The somewhat abstracted and fragmented description of "Preludes" appears frequently in Eliot's poetry, and although it can be hard to discern the purpose of each individual image, they add up to a whole greater than the sum of its parts.

The images in the first stanza of "Preludes" set the context for the rest of the poem: "grimy scraps / Of withered leaves" (6-7), "newspapers from vacant lots" (8), "broken blinds and chimney-pots" (10) are the dingy, littered, concrete objects of the city.

In the second stanza, "The morning comes to consciousness / Of faint stale smells of beer" (14-15), hungover, and the narrator "thinks of all the hands / That are raising dingy shades / In a thousand furnished rooms" (21-23). These last three lines underscore a sense of anonymity (and insignificance) in numbers, dirty vulgarity, and impermanence.

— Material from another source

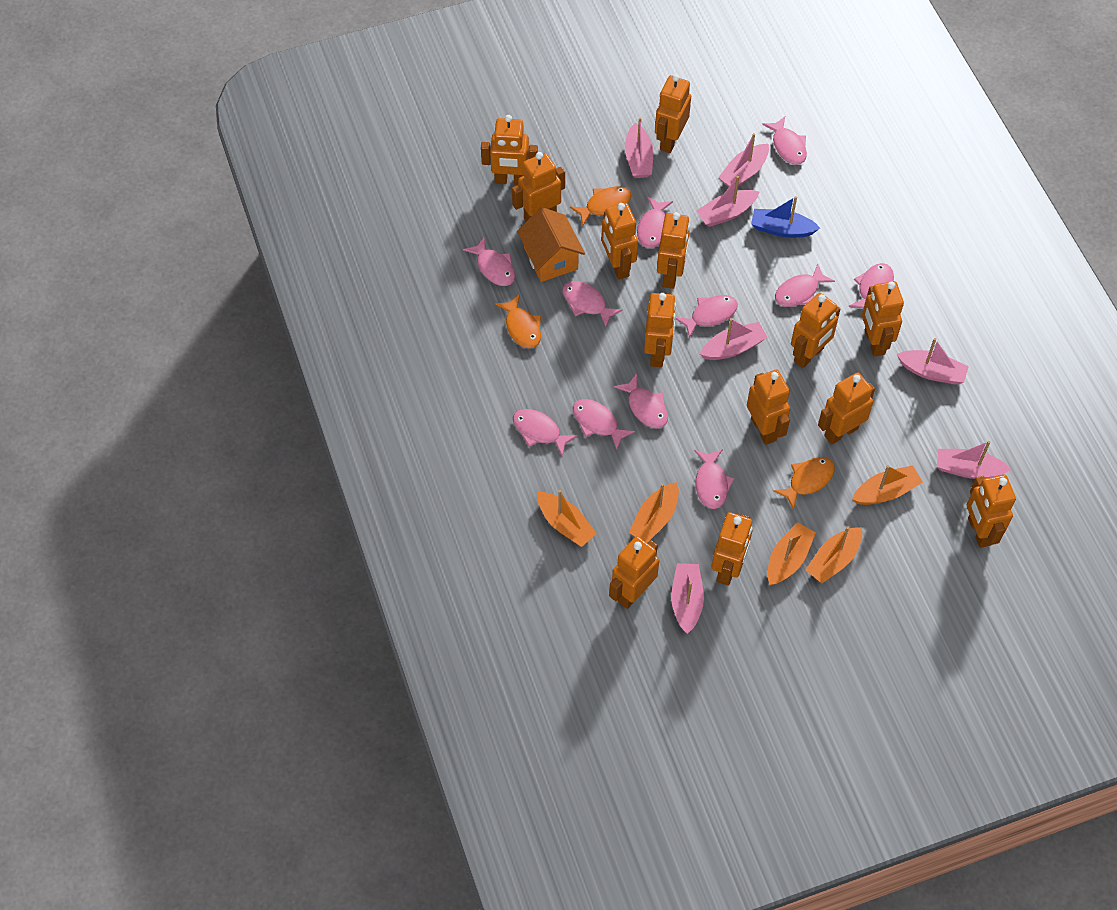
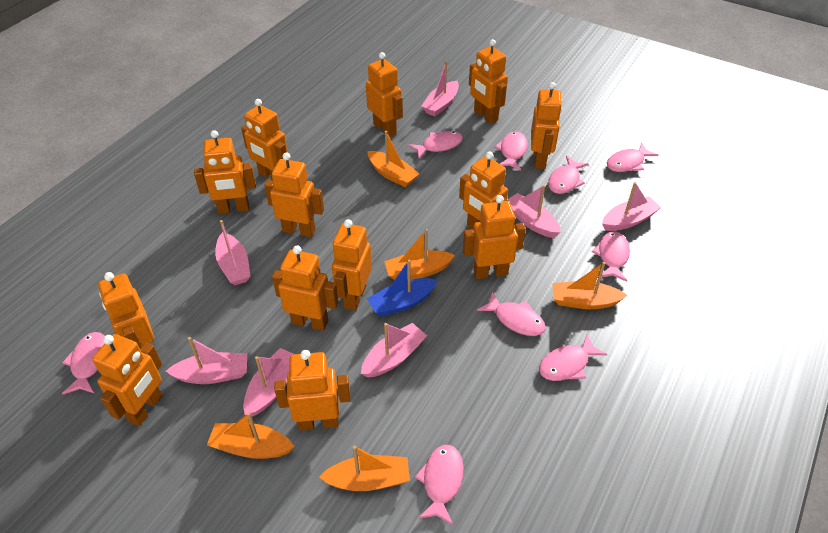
orange fish: 3 -> 0
orange house: 1 -> 0
pink fish: 11 -> 9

The third stanza introduces the first actual character of the poem in the second person, implicating the reader in the grimy, low urbanity. The soul of this "you" is constituted of a "thousand sordid images" (27) and the soles of "your" feet are yellowed and "your" hands are soiled (37-38), either by physical labor, the dirt and grime of the city, or both. The use of the second person here closes the distance between the poem and the reader, but the degrading, accusatory manner in which it does so perhaps alienates the reader as well. The only redemption in the scene described is found in sunlight and birdsong, which are both jarringly undercut: "light crept up between the shutters, / And you heard the sparrows in the gutters" (31-32). The light is not liberating and illuminating; it creeps and is obstructed. The birdsong comes not from a traditional songbird, but from sparrows—the mice of the bird world—in the gutters of the street.

The poem is a condemnation of modernity, and specifically of urban life. It mainly highlights the boredom of life, with allusions to prostitutes and other grimy scenes to further enhance the disorienting nature of the world in such a time.